-- Start Input data --
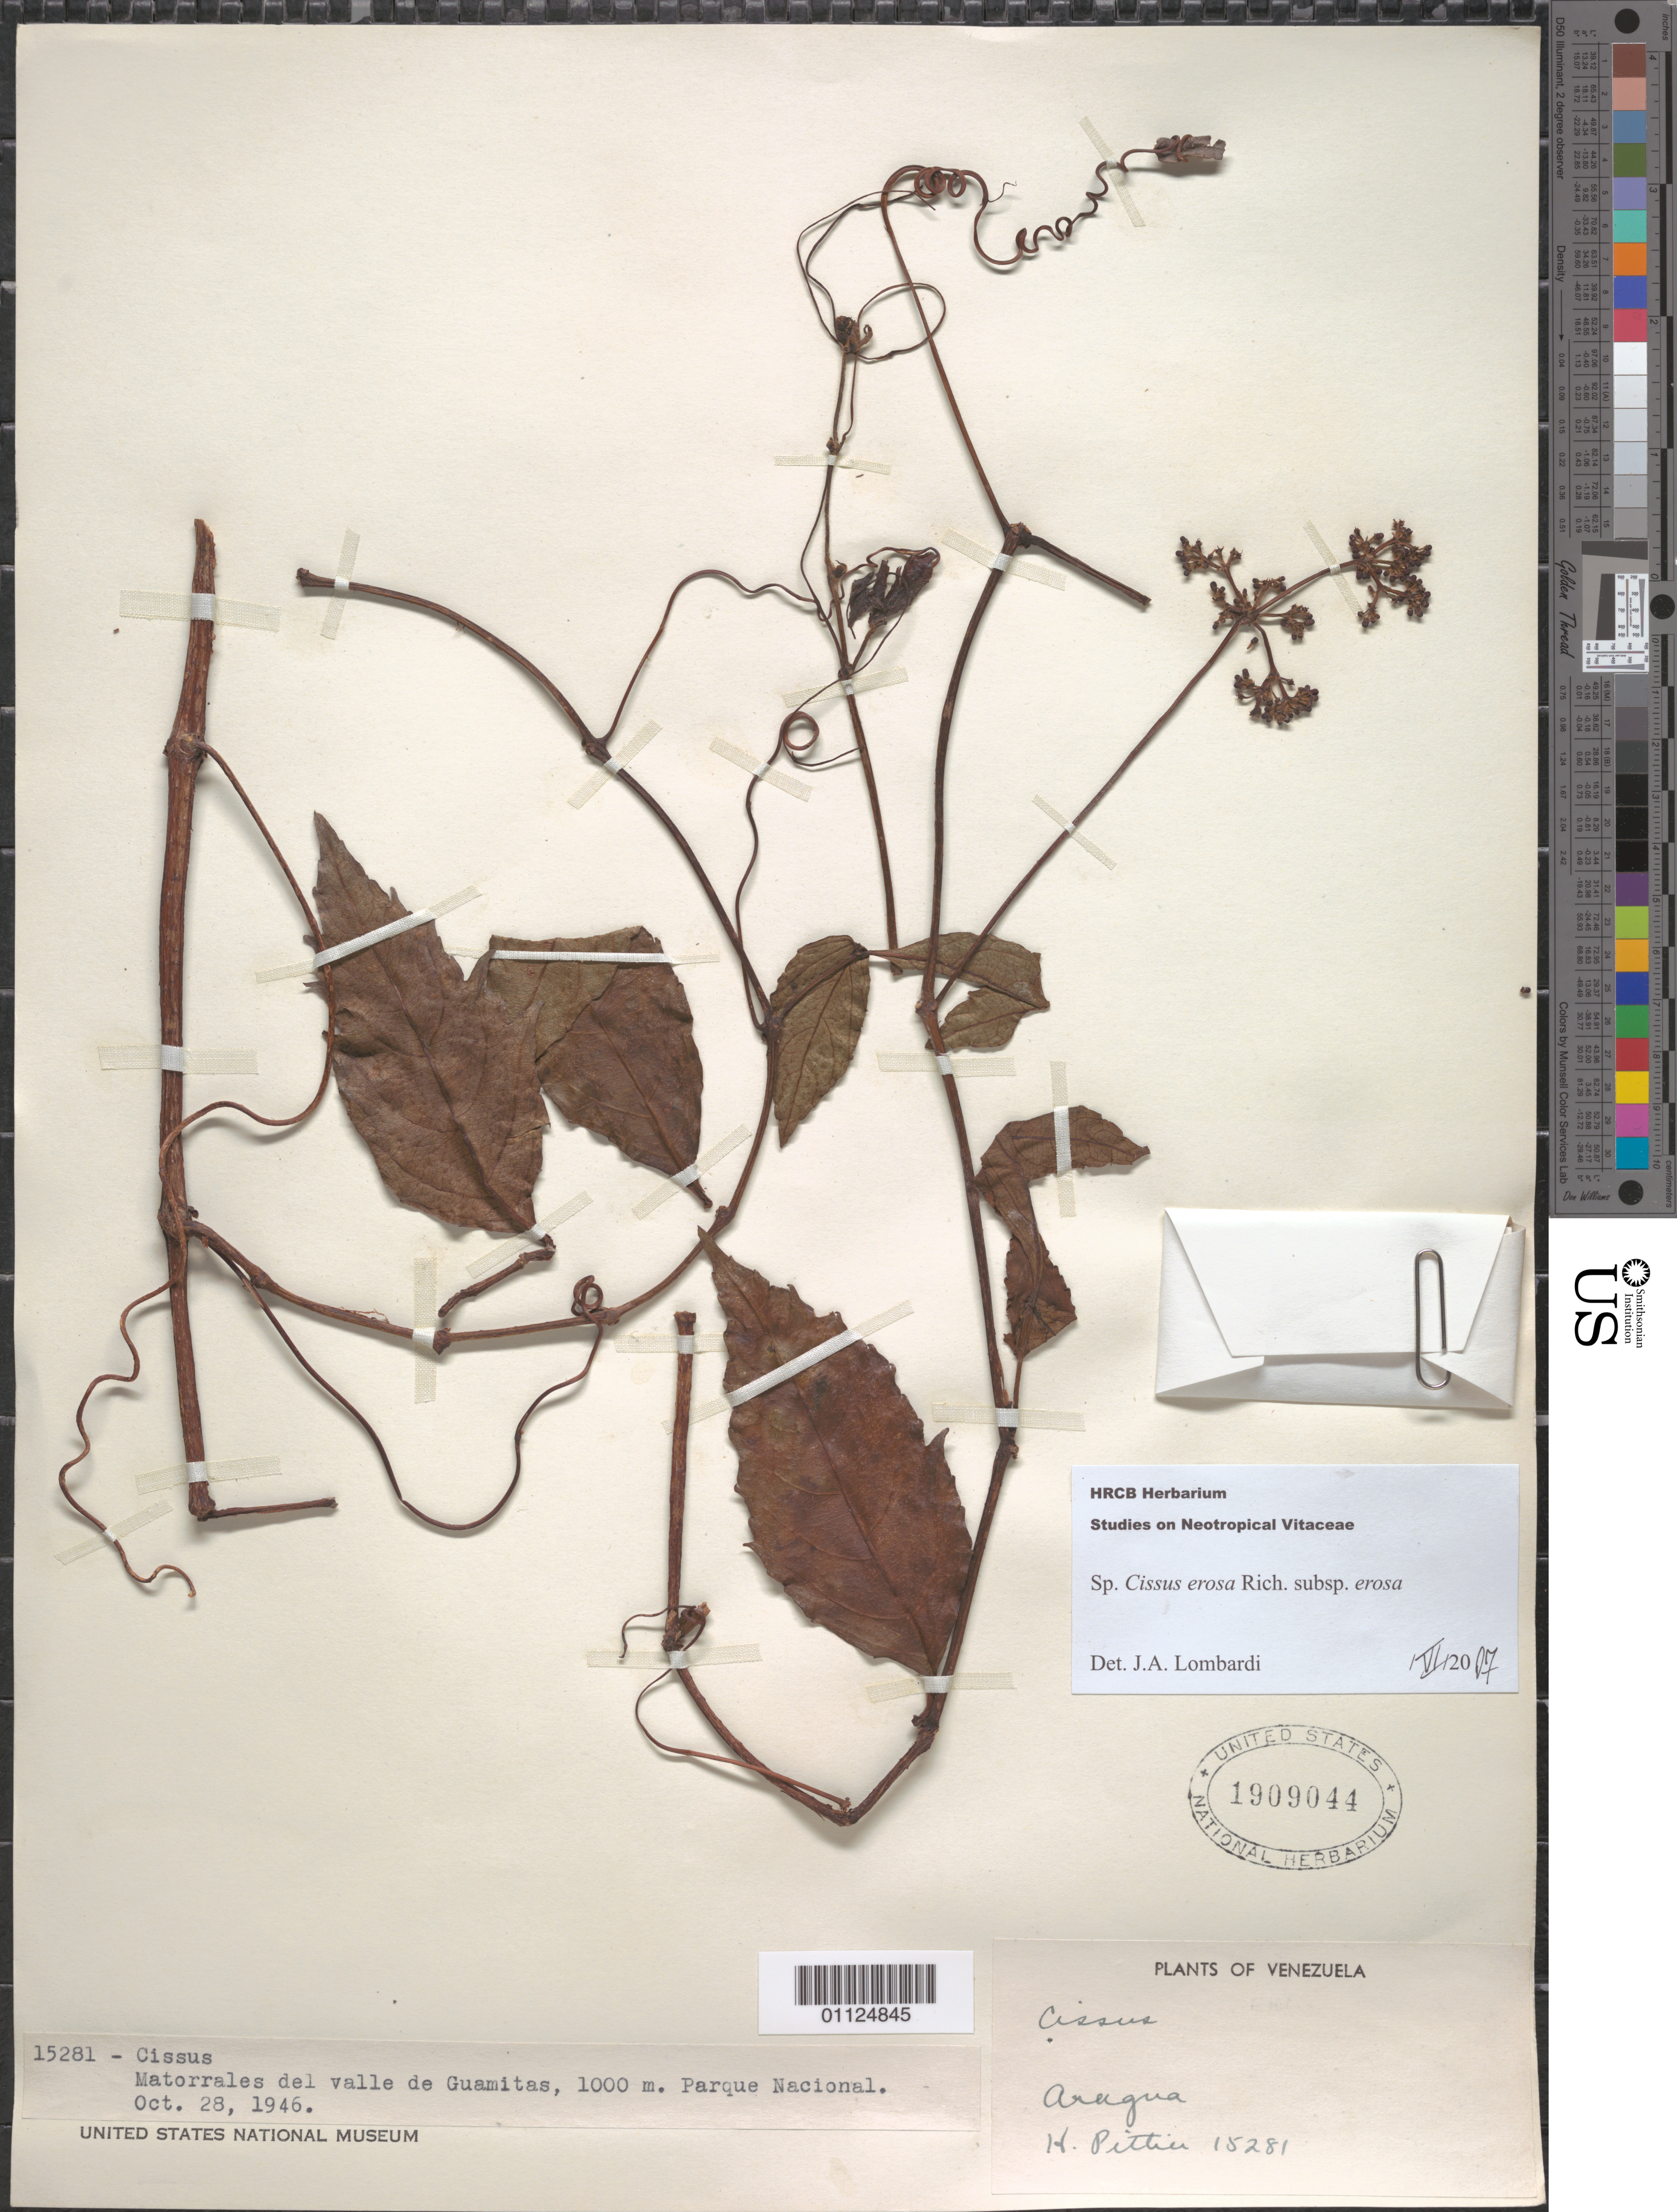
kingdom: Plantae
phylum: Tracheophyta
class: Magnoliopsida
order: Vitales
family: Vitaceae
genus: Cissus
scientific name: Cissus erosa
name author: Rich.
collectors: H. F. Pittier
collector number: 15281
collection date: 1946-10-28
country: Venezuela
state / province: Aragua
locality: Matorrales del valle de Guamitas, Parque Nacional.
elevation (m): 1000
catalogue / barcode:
-- End Input data --
-- Start Input data --
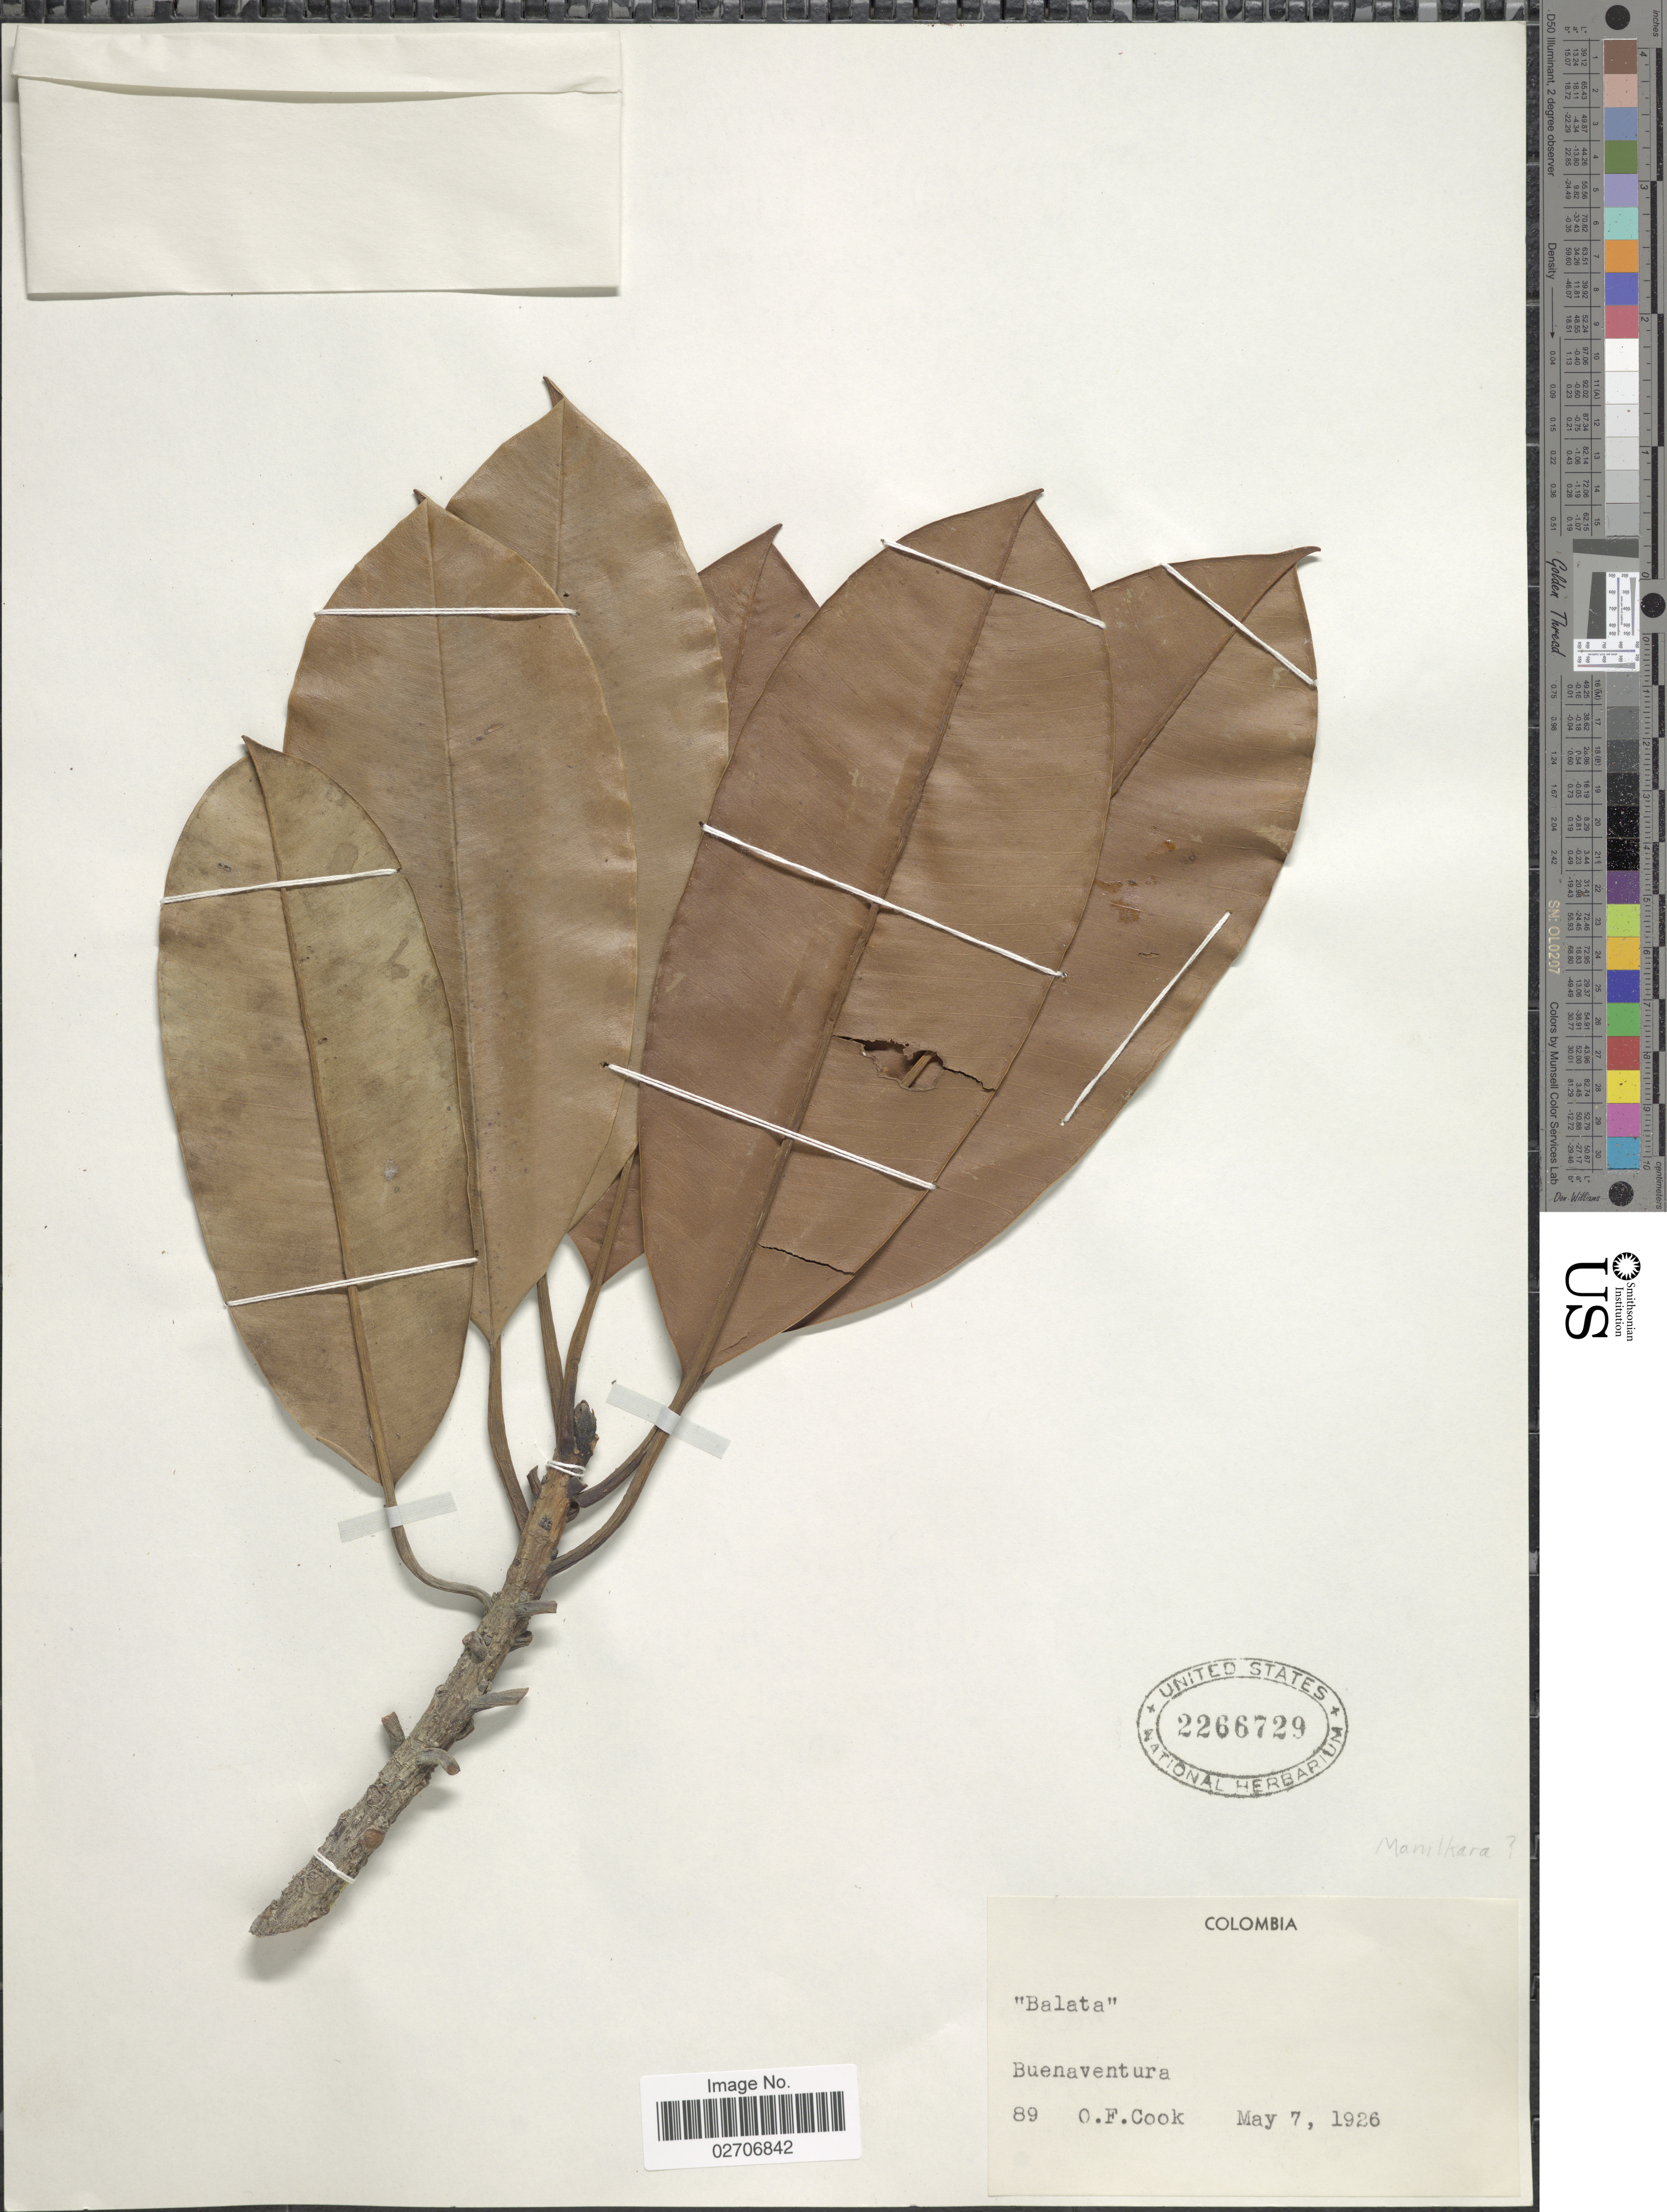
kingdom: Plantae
-- End Input data --
List the entries from the line with "collector number: 15281" to the line with "elevation (m): 1000" as numbered items, with any blank lines left out.

Output for this exercise:
1. collector number: 15281
2. collection date: 1946-10-28
3. country: Venezuela
4. state / province: Aragua
5. locality: Matorrales del valle de Guamitas, Parque Nacional.
6. elevation (m): 1000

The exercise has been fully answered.